Group failures by what's broken:

  • File A tests: Tool approval flow
  • File B tests: Batch completion behavior
  • File C tests: Abort functionality

Each domain is independent - fixing tool approval doesn't affect abort tests.

2. Create Focused Agent Tasks

Each agent gets:

  • Specific scope: One test file or subsystem
  • Clear goal: Make these tests pass
  • Constraints: Don't change other code
  • Expected output: Summary of what you found and fixed

3. Dispatch in Parallel

// In Claude Code / AI environment
Task("Fix agent-tool-abort.test.ts failures")
Task("Fix batch-completion-behavior.test.ts failures")
Task("Fix tool-approval-race-conditions.test.ts failures")
// All three run concurrently

4. Review and Integrate

When agents return:

  • Read each summary
  • Verify fixes don't conflict
  • Run full test suite
  • Integrate all changes

Agent Prompt Structure

Good agent prompts are:

  1. Focused - One clear problem domain
  2. Self-contained - All context needed to understand the problem
  3. Specific about output - What should the agent return?
Fix the 3 failing tests in src/agents/agent-tool-abort.test.ts:

1. "should abort tool with partial output capture" - expects 'interrupted at' in message
2. "should handle mixed completed and aborted tools" - fast tool aborted instead of completed
3. "should properly track pendingToolCount" - expects 3 results but gets 0

These are timing/race condition issues. Your task:

1. Read the test file and understand what each test verifies
2. Identify root cause - timing issues or actual bugs?
3. Fix by:
   - Replacing arbitrary timeouts with event-based waiting
   - Fixing bugs in abort implementation if found
   - Adjusting test expectations if testing changed behavior

Do NOT just increase timeouts - find the real issue.
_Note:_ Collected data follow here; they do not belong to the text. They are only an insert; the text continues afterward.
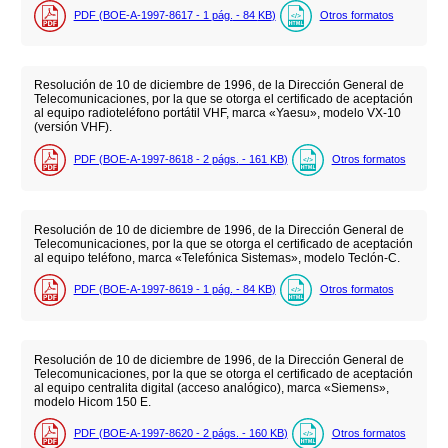
PDF (BOE-A-1997-8617 - 1
pág.
- 84
KB
)
Otros formatos
Resolución de 10 de diciembre de 1996, de la Dirección General de
Telecomunicaciones, por la que se otorga el certificado de aceptación
al equipo radioteléfono portátil VHF, marca «Yaesu», modelo VX-10
(versión VHF).
PDF (BOE-A-1997-8618 - 2
págs.
- 161
KB
)
Otros formatos
Resolución de 10 de diciembre de 1996, de la Dirección General de
Telecomunicaciones, por la que se otorga el certificado de aceptación
al equipo teléfono, marca «Telefónica Sistemas», modelo Teclón-C.
PDF (BOE-A-1997-8619 - 1
pág.
- 84
KB
)
Otros formatos
Resolución de 10 de diciembre de 1996, de la Dirección General de
Telecomunicaciones, por la que se otorga el certificado de aceptación
al equipo centralita digital (acceso analógico), marca «Siemens»,
modelo Hicom 150 E.
PDF (BOE-A-1997-8620 - 2
págs.
- 160
KB
)
Otros formatos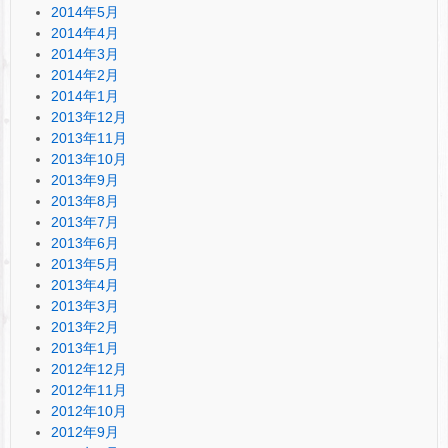
2014年5月
2014年4月
2014年3月
2014年2月
2014年1月
2013年12月
2013年11月
2013年10月
2013年9月
2013年8月
2013年7月
2013年6月
2013年5月
2013年4月
2013年3月
2013年2月
2013年1月
2012年12月
2012年11月
2012年10月
2012年9月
Return: Summary of what you found and what you fixed.

Common Mistakes

❌ Too broad: "Fix all the tests" - agent gets lost ✅ Specific: "Fix agent-tool-abort.test.ts" - focused scope

❌ No context: "Fix the race condition" - agent doesn't know where ✅ Context: Paste the error messages and test names

❌ No constraints: Agent might refactor everything ✅ Constraints: "Do NOT change production code" or "Fix tests only"

❌ Vague output: "Fix it" - you don't know what changed ✅ Specific: "Return summary of root cause and changes"

When NOT to Use

Related failures: Fixing one might fix others - investigate together first Need full context: Understanding requires seeing entire system Exploratory debugging: You don't know what's broken yet Shared state: Agents would interfere (editing same files, using same resources)

Real Example from Session

Scenario: 6 test failures across 3 files after major refactoring

Failures:

  • agent-tool-abort.test.ts: 3 failures (timing issues)
  • batch-completion-behavior.test.ts: 2 failures (tools not executing)
  • tool-approval-race-conditions.test.ts: 1 failure (execution count = 0)
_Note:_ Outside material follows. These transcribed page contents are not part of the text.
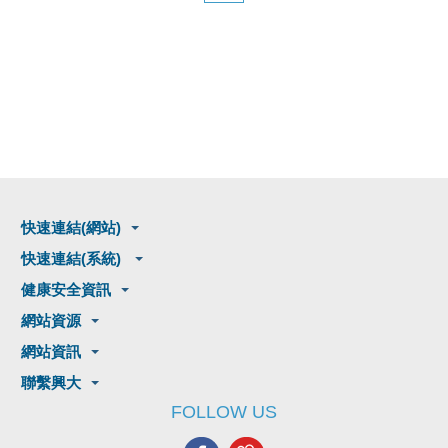
快速連結(網站)
快速連結(系統)
健康安全資訊
網站資源
網站資訊
聯繫興大
FOLLOW US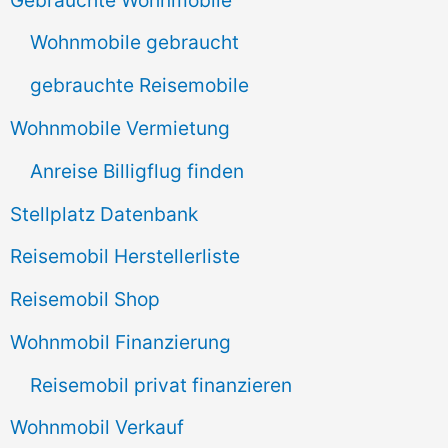
n
Wohnmobile gebraucht
a
gebrauchte Reisemobile
c
Wohnmobile Vermietung
h
Anreise Billigflug finden
:
Stellplatz Datenbank
Reisemobil Herstellerliste
Reisemobil Shop
Wohnmobil Finanzierung
Reisemobil privat finanzieren
Wohnmobil Verkauf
Decision: Independent domains - abort logic separate from batch completion separate from race conditions

Dispatch:

Agent 1 → Fix agent-tool-abort.test.ts
Agent 2 → Fix batch-completion-behavior.test.ts
Agent 3 → Fix tool-approval-race-conditions.test.ts

Results:

  • Agent 1: Replaced timeouts with event-based waiting
  • Agent 2: Fixed event structure bug (threadId in wrong place)
  • Agent 3: Added wait for async tool execution to complete

Integration: All fixes independent, no conflicts, full suite green

Time saved: 3 problems solved in parallel vs sequentially

#Verification

After agents return:

  1. Review each summary - Understand what changed
  2. Check for conflicts - Did agents edit same code?